Behind the Scenes: The metric_instance Table
Once a metric definition is active:
- A metric_instance is created each time a qualifying field change occurs.
- Fields captured include:
- Value: Who or what the field was changed to
- Duration: How long it stayed at that value
- ID: The specific task record it refers to
- Metric Definition: The reference back to the metric rule
Use Case: Track "Assigned To Duration"
Let’s say you want to analyze how long incidents are assigned to individuals:
- Create a Metric Definition on the incident table
- Select the assigned_to field
- Set Type to Field value duration
- Once enabled, ServiceNow will start capturing time spent per assignee
You can then use this data to:
- Build reports by assignee duration
- Create dashboards for team performance
- Analyze reassignment trends
Reporting Made Easy (Without Custom Tables)

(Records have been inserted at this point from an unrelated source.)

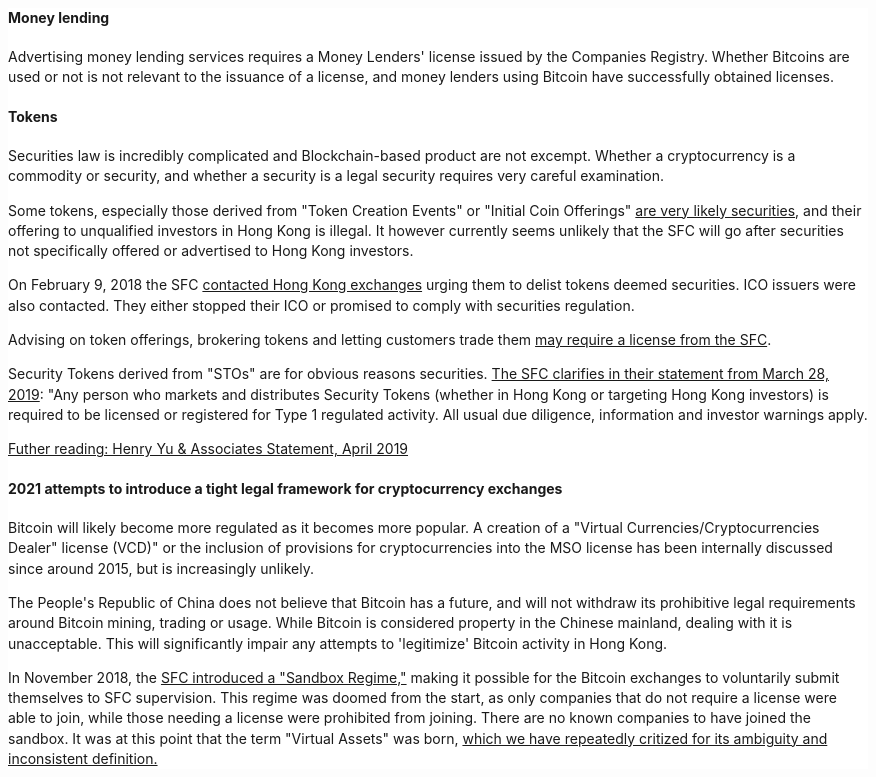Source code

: #### Money lending

Advertising money lending services requires a Money Lenders' license issued by the Companies Registry. Whether Bitcoins are used or not is not relevant to the issuance of a license, and money lenders using Bitcoin have successfully obtained licenses.

#### Tokens

Securities law is incredibly complicated and Blockchain-based product are not excempt. Whether a cryptocurrency is a commodity or security, and whether a security is a legal security requires very careful examination.

Some tokens, especially those derived from "Token Creation Events" or "Initial Coin Offerings" [are very likely securities](http://www.sfc.hk/web/EN/news-and-announcements/policy-statements-and-announcements/statement-on-initial-coin-offerings.html), and their offering to unqualified investors in Hong Kong is illegal. It however currently seems unlikely that the SFC will go after securities not specifically offered or advertised to Hong Kong investors.

On February 9, 2018 the SFC [contacted Hong Kong exchanges](http://www.sfc.hk/edistributionWeb/gateway/EN/news-and-announcements/news/doc?refNo=18PR13) urging them to delist tokens deemed securities. ICO issuers were also contacted. They either stopped their ICO or promised to comply with securities regulation.

Advising on token offerings, brokering tokens and letting customers trade them [may require a license from the SFC](https://www.sfc.hk/web/EN/regulatory-functions/intermediaries/licensing/guide-to-licence-application/regulated-activities.html).

Security Tokens derived from "STOs" are for obvious reasons securities. [The SFC clarifies in their statement from March 28, 2019](https://www.sfc.hk/web/EN/news-and-announcements/policy-statements-and-announcements/statement-on-security-token-offerings.html): "Any person who markets and distributes Security Tokens (whether in Hong Kong or targeting Hong Kong investors) is required to be licensed or registered for Type 1 regulated activity. All usual due diligence, information and investor warnings apply.

[Futher reading: Henry Yu & Associates Statement, April 2019](/media/2019/03/HYU_SFC_Statement_STO.pdf)

#### 2021 attempts to introduce a tight legal framework for cryptocurrency exchanges

Bitcoin will likely become more regulated as it becomes more popular. A creation of a "Virtual Currencies/Cryptocurrencies Dealer" license (VCD)" or the inclusion of provisions for cryptocurrencies into the MSO license has been internally discussed since around 2015, but is increasingly unlikely.

The People's Republic of China does not believe that Bitcoin has a future, and will not withdraw its prohibitive legal requirements around Bitcoin mining, trading or usage. While Bitcoin is considered property in the Chinese mainland, dealing with it is unacceptable. This will significantly impair any attempts to 'legitimize' Bitcoin activity in Hong Kong.

In November 2018, the [SFC introduced a "Sandbox Regime,"](https://www.sfc.hk/web/files/ER/PDF/Speeches/Ashley%20HK%20FinTech%20Week.pdf) making it possible for the Bitcoin exchanges to voluntarily submit themselves to SFC supervision. This regime was doomed from the start, as only companies that do not require a license were able to join, while those needing a license were prohibited from joining. There are no known companies to have joined the sandbox. It was at this point that the term "Virtual Assets" was born, [which we have repeatedly critized for its ambiguity and inconsistent definition.](https://blog.bitcoin.org.hk/sfc-regulates-crypto-exchanges-party-over-in-hong-kong-bc081100863a)
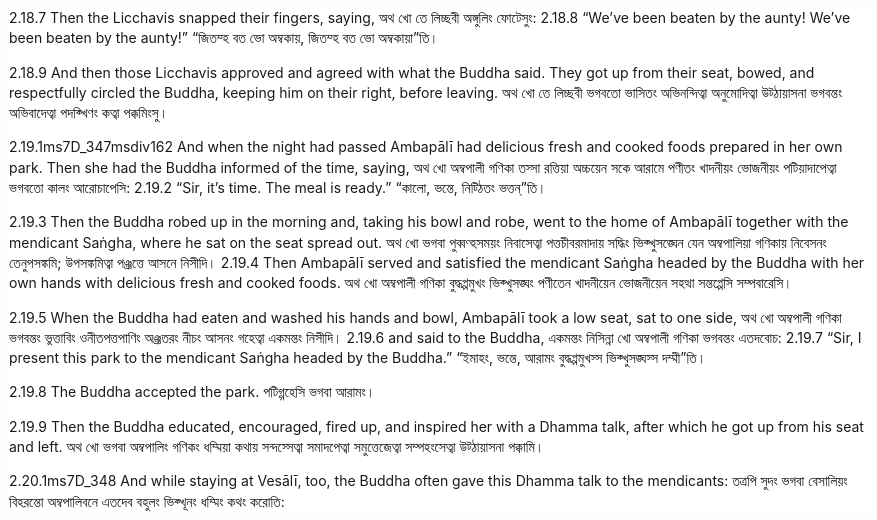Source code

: 2.18.7
Then the Licchavis snapped their fingers, saying,
অথ খো তে লিচ্ছবী অঙ্গুলিং ফোটেসুং:
2.18.8
“We’ve been beaten by the aunty! We’ve been beaten by the aunty!”
“জিতম্হ বত ভো অম্বকায়, জিতম্হ বত ভো অম্বকায়া”তি।

2.18.9
And then those Licchavis approved and agreed with what the Buddha said. They got up from their seat, bowed, and respectfully circled the Buddha, keeping him on their right, before leaving.
অথ খো তে লিচ্ছবী ভগবতো ভাসিতং অভিনন্দিত্বা অনুমোদিত্বা উট্ঠায়াসনা ভগবন্তং অভিবাদেত্বা পদক্খিণং কত্বা পক্কমিংসু।

2.19.1ms7D_347msdiv162
And when the night had passed Ambapālī had delicious fresh and cooked foods prepared in her own park. Then she had the Buddha informed of the time, saying,
অথ খো অম্বপালী গণিকা তস্সা রত্তিয়া অচ্চয়েন সকে আরামে পণীতং খাদনীয়ং ভোজনীয়ং পটিয়াদাপেত্বা ভগবতো কালং আরোচাপেসি:
2.19.2
“Sir, it’s time. The meal is ready.”
“কালো, ভন্তে, নিট্ঠিতং ভত্তন্”তি।

2.19.3
Then the Buddha robed up in the morning and, taking his bowl and robe, went to the home of Ambapālī together with the mendicant Saṅgha, where he sat on the seat spread out.
অথ খো ভগবা পুব্বণ্হসময়ং নিবাসেত্বা পত্তচীবরমাদায় সদ্ধিং ভিক্খুসঙ্ঘেন যেন অম্বপালিয়া গণিকায় নিবেসনং তেনুপসঙ্কমি; উপসঙ্কমিত্বা পঞ্ঞত্তে আসনে নিসীদি।
2.19.4
Then Ambapālī served and satisfied the mendicant Saṅgha headed by the Buddha with her own hands with delicious fresh and cooked foods.
অথ খো অম্বপালী গণিকা বুদ্ধপ্পমুখং ভিক্খুসঙ্ঘং পণীতেন খাদনীয়েন ভোজনীয়েন সহত্থা সন্তপ্পেসি সম্পবারেসি।

2.19.5
When the Buddha had eaten and washed his hands and bowl, Ambapālī took a low seat, sat to one side,
অথ খো অম্বপালী গণিকা ভগবন্তং ভুত্তাবিং ওনীতপত্তপাণিং অঞ্ঞতরং নীচং আসনং গহেত্বা একমন্তং নিসীদি।
2.19.6
and said to the Buddha,
একমন্তং নিসিন্না খো অম্বপালী গণিকা ভগবন্তং এতদবোচ:
2.19.7
“Sir, I present this park to the mendicant Saṅgha headed by the Buddha.”
“ইমাহং, ভন্তে, আরামং বুদ্ধপ্পমুখস্স ভিক্খুসঙ্ঘস্স দম্মী”তি।

2.19.8
The Buddha accepted the park.
পটিগ্গহেসি ভগবা আরামং।

2.19.9
Then the Buddha educated, encouraged, fired up, and inspired her with a Dhamma talk, after which he got up from his seat and left.
অথ খো ভগবা অম্বপালিং গণিকং ধম্মিয়া কথায় সন্দস্সেত্বা সমাদপেত্বা সমুত্তেজেত্বা সম্পহংসেত্বা উট্ঠায়াসনা পক্কামি।

2.20.1ms7D_348
And while staying at Vesālī, too, the Buddha often gave this Dhamma talk to the mendicants:
তত্রপি সুদং ভগবা বেসালিয়ং বিহরন্তো অম্বপালিবনে এতদেব বহুলং ভিক্খূনং ধম্মিং কথং করোতি:
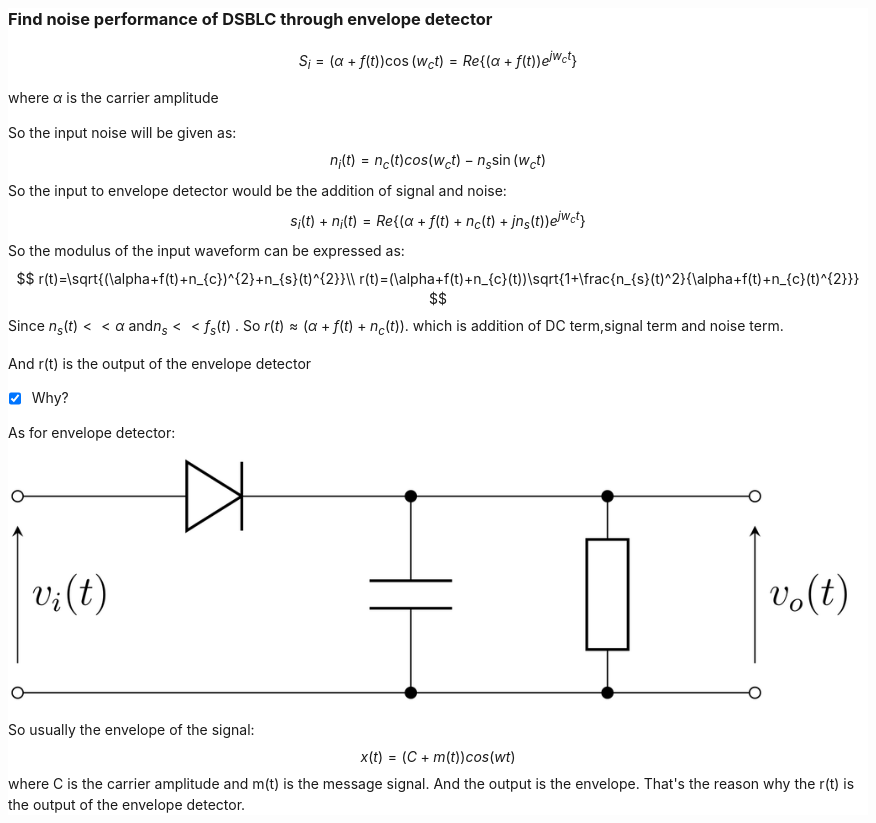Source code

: 

### Find noise performance of DSBLC through envelope detector

$$
S_{i}=(\alpha+f(t))\cos(w_{c}t)=Re\{(\alpha+f(t))e^{jw_{c}t}\}
$$

where $\alpha$ is the carrier amplitude

So the input noise will be given as:
$$
n_{i}(t)=n_{c}(t)cos(w_{c}t)-n_{s}\sin(w_{c}t)
$$
So the input to  envelope detector would be the addition of signal and noise:
$$
s_{i}(t)+n_{i}(t)=Re\{(\alpha+f(t)+n_{c}(t)+jn_{s}(t))e^{jw_{c}t}\}
$$
So the modulus of the input waveform can be expressed as:
$$
r(t)=\sqrt{(\alpha+f(t)+n_{c})^{2}+n_{s}(t)^{2}}\\
r(t)=(\alpha+f(t)+n_{c}(t))\sqrt{1+\frac{n_{s}(t)^2}{\alpha+f(t)+n_{c}(t)^{2}}}
$$
Since $n_{s}(t)<<\alpha$ and$n_{s}<<f_{s}(t)$ . So $r(t)\approx(\alpha+f(t)+n_{c}(t))$. which is addition of DC term,signal term and  noise term.

And r(t) is the output of the envelope detector

- [x] Why?

As for envelope detector:

![envelope_detector.png](https://github.com/lyb1234567/Third-year-lectures/blob/master/EEE317/Lecture%201/envelope_detector.png?raw=true)



So usually the envelope of  the signal:
$$
x(t)=(C+m(t))cos(wt)
$$
where C is the carrier amplitude and m(t) is the message signal.  And the output is the envelope. That's the reason why the r(t) is the output of the envelope detector.
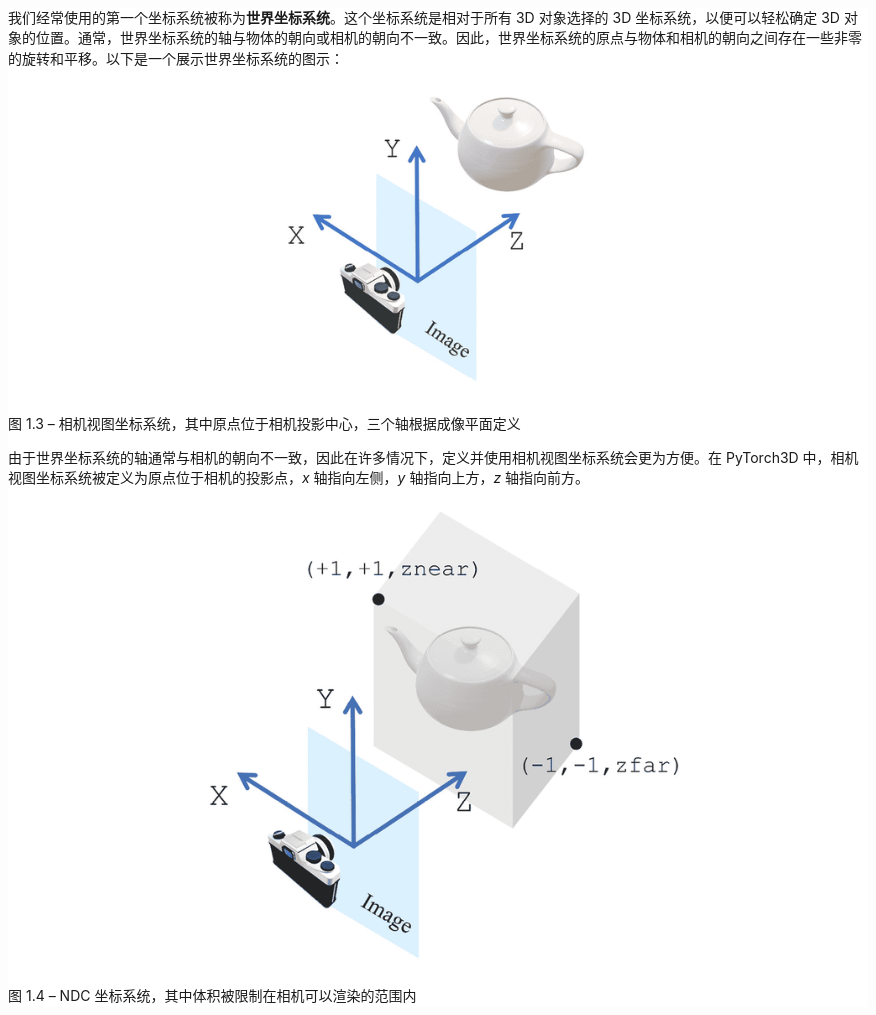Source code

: 我们经常使用的第一个坐标系统被称为**世界坐标系统**。这个坐标系统是相对于所有 3D 对象选择的 3D 坐标系统，以便可以轻松确定 3D 对象的位置。通常，世界坐标系统的轴与物体的朝向或相机的朝向不一致。因此，世界坐标系统的原点与物体和相机的朝向之间存在一些非零的旋转和平移。以下是一个展示世界坐标系统的图示：

![图 1.3 – 相机视图坐标系统，其中原点位于相机投影中心，三个轴根据成像平面定义](img/B18217_01_003.jpg)

图 1.3 – 相机视图坐标系统，其中原点位于相机投影中心，三个轴根据成像平面定义

由于世界坐标系统的轴通常与相机的朝向不一致，因此在许多情况下，定义并使用相机视图坐标系统会更为方便。在 PyTorch3D 中，相机视图坐标系统被定义为原点位于相机的投影点，*x* 轴指向左侧，*y* 轴指向上方，*z* 轴指向前方。

![图 1.4 – NDC 坐标系统，其中体积被限制在相机可以渲染的范围内](img/B18217_01_004.jpg)

图 1.4 – NDC 坐标系统，其中体积被限制在相机可以渲染的范围内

To visualize or analyze metric instances:
- Use Database Views to join metric_instance with the task table (like incident)
- Create custom reports or dashboards on top of this view
- Filter by metric name, assignee, duration, etc.
- Combine with Performance Analytics for advanced KPI tracking
Pro Tips
- Metrics are only captured after the definition is created — they do not backfill. Fix Script can be leveraged for it.
- For CMDB or non-task tables, you’ll need to clone/extend the business rules to enable metrics.
- Avoid using metrics for data you already have in audit logs or can calculate with Performance Analytics Snapshots.
Conclusion
Metric Instance Tables offer a powerful yet underused way to track key process metrics without creating custom logic. They bridge the gap between basic reports and full-blown Performance Analytics — giving you better insights, faster.
If you want to avoid bloated custom tables and maintain performance while still unlocking meaningful operational data — Metric Definitions are the way to go.